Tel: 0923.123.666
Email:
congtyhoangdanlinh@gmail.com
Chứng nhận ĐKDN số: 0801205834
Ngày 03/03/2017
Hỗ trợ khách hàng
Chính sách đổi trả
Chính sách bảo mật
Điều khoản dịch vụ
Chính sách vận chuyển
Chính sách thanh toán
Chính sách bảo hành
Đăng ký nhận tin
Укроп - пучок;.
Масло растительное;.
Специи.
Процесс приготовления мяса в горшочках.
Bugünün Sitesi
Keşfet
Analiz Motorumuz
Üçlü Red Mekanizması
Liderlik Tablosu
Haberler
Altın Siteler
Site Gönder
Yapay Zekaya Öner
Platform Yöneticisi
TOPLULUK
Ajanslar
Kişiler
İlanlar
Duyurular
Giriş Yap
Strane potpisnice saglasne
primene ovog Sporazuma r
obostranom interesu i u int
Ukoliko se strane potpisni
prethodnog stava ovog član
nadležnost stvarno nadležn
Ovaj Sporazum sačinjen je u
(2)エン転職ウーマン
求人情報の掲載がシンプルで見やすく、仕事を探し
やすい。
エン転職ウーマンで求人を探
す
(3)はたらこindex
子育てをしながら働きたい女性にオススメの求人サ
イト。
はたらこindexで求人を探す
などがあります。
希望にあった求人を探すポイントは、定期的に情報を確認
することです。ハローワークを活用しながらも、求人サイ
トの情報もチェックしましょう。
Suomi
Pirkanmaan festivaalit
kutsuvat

* * * * *

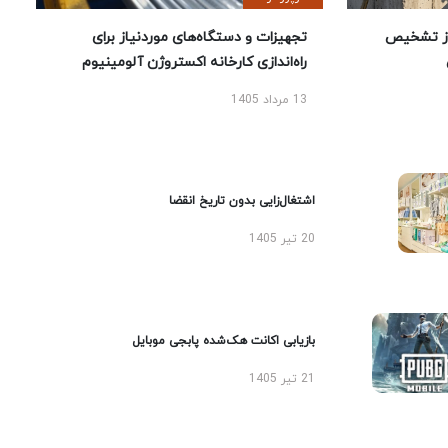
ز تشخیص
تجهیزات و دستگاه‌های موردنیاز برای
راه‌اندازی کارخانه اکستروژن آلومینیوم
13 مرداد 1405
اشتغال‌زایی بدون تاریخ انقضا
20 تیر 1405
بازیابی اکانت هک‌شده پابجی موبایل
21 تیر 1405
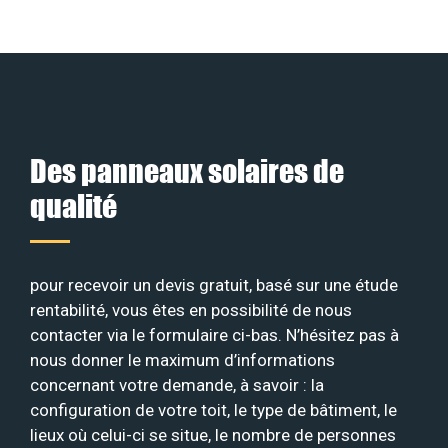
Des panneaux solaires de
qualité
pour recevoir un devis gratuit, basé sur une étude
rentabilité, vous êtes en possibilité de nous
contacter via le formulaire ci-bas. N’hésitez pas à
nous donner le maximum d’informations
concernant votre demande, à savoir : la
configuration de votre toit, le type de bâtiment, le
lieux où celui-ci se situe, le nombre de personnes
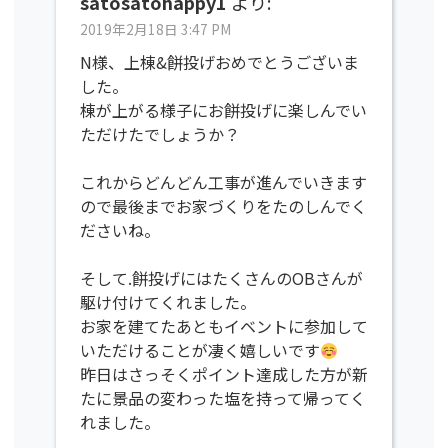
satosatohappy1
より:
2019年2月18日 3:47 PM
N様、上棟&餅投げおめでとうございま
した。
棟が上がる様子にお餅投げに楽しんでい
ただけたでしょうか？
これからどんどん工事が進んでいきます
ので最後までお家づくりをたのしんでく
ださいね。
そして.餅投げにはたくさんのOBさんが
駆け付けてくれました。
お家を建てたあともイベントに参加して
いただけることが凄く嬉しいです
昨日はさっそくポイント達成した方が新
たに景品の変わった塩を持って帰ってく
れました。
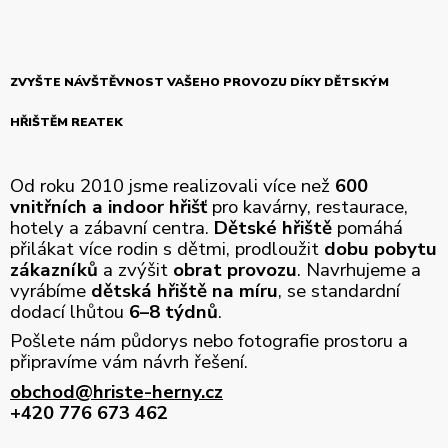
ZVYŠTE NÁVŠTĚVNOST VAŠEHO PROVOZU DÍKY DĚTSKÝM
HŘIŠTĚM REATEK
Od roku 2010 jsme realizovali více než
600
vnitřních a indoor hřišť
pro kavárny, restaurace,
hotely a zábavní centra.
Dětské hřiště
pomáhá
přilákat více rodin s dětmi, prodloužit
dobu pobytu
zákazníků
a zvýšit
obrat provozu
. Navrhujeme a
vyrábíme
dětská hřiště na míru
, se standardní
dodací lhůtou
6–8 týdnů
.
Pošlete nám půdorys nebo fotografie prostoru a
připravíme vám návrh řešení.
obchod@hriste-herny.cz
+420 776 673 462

* * * * *

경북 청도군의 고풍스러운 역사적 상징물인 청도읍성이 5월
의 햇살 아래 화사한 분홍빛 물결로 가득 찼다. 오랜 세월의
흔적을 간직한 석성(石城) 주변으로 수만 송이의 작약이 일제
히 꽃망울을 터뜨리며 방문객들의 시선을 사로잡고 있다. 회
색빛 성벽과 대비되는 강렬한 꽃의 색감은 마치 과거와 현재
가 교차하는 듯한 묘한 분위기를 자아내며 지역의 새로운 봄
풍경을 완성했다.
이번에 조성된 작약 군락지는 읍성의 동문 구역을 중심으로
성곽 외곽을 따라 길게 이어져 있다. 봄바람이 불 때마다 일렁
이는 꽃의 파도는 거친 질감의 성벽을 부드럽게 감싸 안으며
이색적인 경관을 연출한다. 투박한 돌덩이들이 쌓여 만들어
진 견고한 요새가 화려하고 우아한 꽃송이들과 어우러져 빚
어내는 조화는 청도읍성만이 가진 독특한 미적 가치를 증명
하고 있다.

* * * * *

Work to complete: Copy everything from the line containing "satosatohappy1" down to the line containing "776 673 462", switching "餅投げ" to "餅まき" wherever it occurs and leaving all else as it is. Omit the pictures from your copy.

Answer box:
satosatohappy1
より:
2019年2月18日 3:47 PM
N様、上棟&餅まきおめでとうございま
した。
棟が上がる様子にお餅まきに楽しんでい
ただけたでしょうか？
これからどんどん工事が進んでいきます
ので最後までお家づくりをたのしんでく
ださいね。
そして.餅まきにはたくさんのOBさんが
駆け付けてくれました。
お家を建てたあともイベントに参加して
いただけることが凄く嬉しいです
昨日はさっそくポイント達成した方が新
たに景品の変わった塩を持って帰ってく
れました。
ZVYŠTE NÁVŠTĚVNOST VAŠEHO PROVOZU DÍKY DĚTSKÝM
HŘIŠTĚM REATEK
Od roku 2010 jsme realizovali více než
600
vnitřních a indoor hřišť
pro kavárny, restaurace,
hotely a zábavní centra.
Dětské hřiště
pomáhá
přilákat více rodin s dětmi, prodloužit
dobu pobytu
zákazníků
a zvýšit
obrat provozu
. Navrhujeme a
vyrábíme
dětská hřiště na míru
, se standardní
dodací lhůtou
6–8 týdnů
.
Pošlete nám půdorys nebo fotografie prostoru a
připravíme vám návrh řešení.
obchod@hriste-herny.cz
+420 776 673 462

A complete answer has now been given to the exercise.